In vivo suppression in the α-CAT ochre gene-expressing transgenic mouse. (A) Northern blot analysis of α-CAT ochre gene mRNA. Total RNA (10 μg) extracted from the heart of an α-CAT ochre gene-expressing transgenic mouse was separated on a 1.5% agarose–6% formaldehyde gel and blotted on a nylon membrane. The filter was sequentially hybridized with α-CAT and actin_αc mRNA-specific oligonucleotide probes, labeled at the same specific activity. After each hybridization, the filter was exposed for 6 h and signals were quantified by a Storm 860 image analyzer.

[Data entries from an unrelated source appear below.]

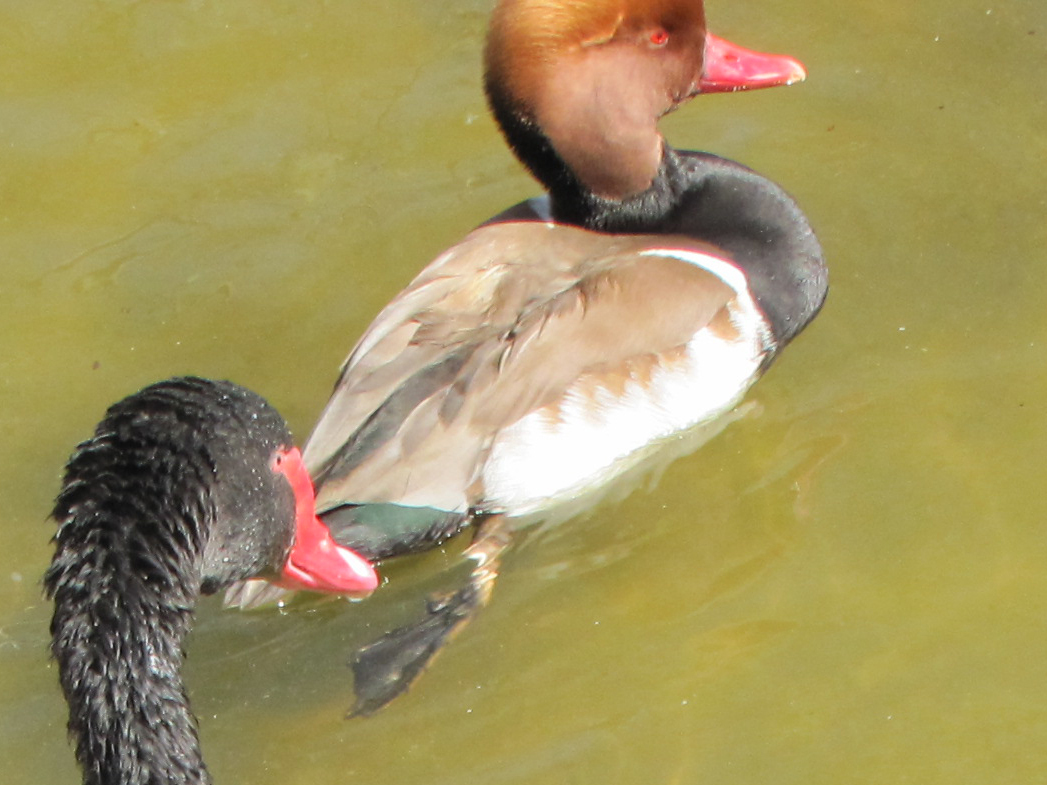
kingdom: Animalia
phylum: Chordata
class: Aves
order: Anseriformes
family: Anatidae
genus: Netta
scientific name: Netta rufina
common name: Red-crested pochard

Similar results have been obtained by analyzing several transgenic mice. (B) Levels of nonsense suppression in the α-CAT ochre gene-expressing transgenic mouse. Four-month-old transgenic mouse hearts were injected with 50 μg of different tRNAsu⁺ constructs in 20 μl of normal saline. tRNAsu⁺ constructs are designated as in Fig. 1. Control, α-CAT ochre gene-expressing transgenic mice injected with normal saline alone (n = 10 for the monomer and 3 for each of the other constructs). CAT activity in 10% of heart extract was measured 1 week after plasmid injection. The highest percentage of chloramphenicol conversion is shown below each construct. tRNAsu⁺ constructs are designated as in Fig. 1.